Tirado will become a member of the Gucci Changemakers Council, a new global program the company launched in March to support a shift in the industry and to foster unity through community action. As reported, Gucci Changemakers includes a fund totaling $5 million over five years and a $1.5 million four-year scholarship program in North America. In addition, Gucci is fostering a global employee-volunteering framework that will fuel the company’s commitment to create a lasting social impact in communities and within the fashion industry.
The Changemakers Fund will invest in community-based programs in cities across North America. In particular, it will focus on building strong connections and opportunities within the African-American community, among others. To this end, the Italian fashion group relies on advice from and support of a Changemakers Council, made up of community leaders and social change experts ranging from fashion activist Bethann Hardison, who attended Gucci’s fall show in February in Milan; Harlem couturier Dapper Dan; poet and activist Cleo Wade; entertainer, entrepreneur and philanthropist Will.i.am, and Ivy McGregor, ceo of innovative vision strategic consulting the IVY Inc., to name a few. Tirado, who will be part of the corporate executive committee, will be based in New York because, despite the trips around the world she is expected to take on a regular basis, several of Gucci’s projects will be rooted in the U.S., noted Bizzarri.

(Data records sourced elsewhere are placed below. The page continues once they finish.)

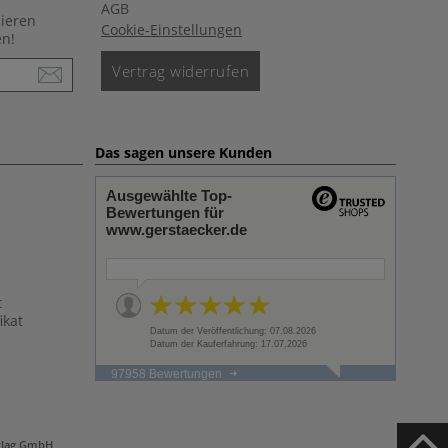
AGB
nieren
Cookie-Einstellungen
en!
Vertrag widerrufen
Das sagen unsere Kunden
Ausgewählte Top-
Bewertungen für
www.gerstaecker.de
t
ikat
Datum der Veröffentlichung: 07.08.2026
Datum der Kauferfahrung: 17.07.2026
97958 Bewertungen
rlag GmbH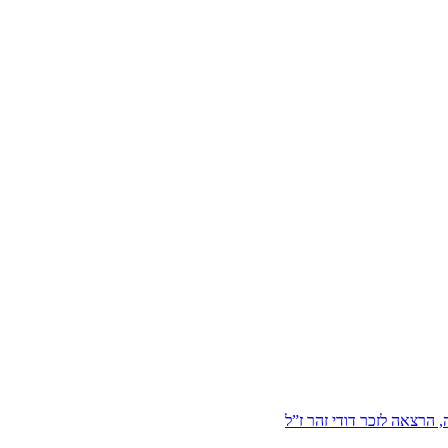
הרצאה לזכר דודי זהר ז”ל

Tirado will partner closely with Antoine Phillips, the recently appointed vice president of brand and culture engagement at Gucci America, and his team in their efforts to strengthen local social impact activities through the Changemakers initiatives.
Given Tirado’s extensive work for women’s equality, she will also join the Chime for Change Advisory Board. Chime for Change was founded by Gucci in 2013 by the luxury company in collaboration with Beyoncé Knowles-Carter and Salma Hayek Pinault, wife of Kering ceo Francois-Henri Pinault, to support and promote gender equality with a focus on education, health and justice.
Along with promoting cultural and social awareness toward gender equality, Chime for Change is active in the development of projects in collaboration with GlobalGiving, a nonprofit organization based in the U.S. that provides a global crowdfunding platform for grassroots charitable projects, as well as with UNICEF.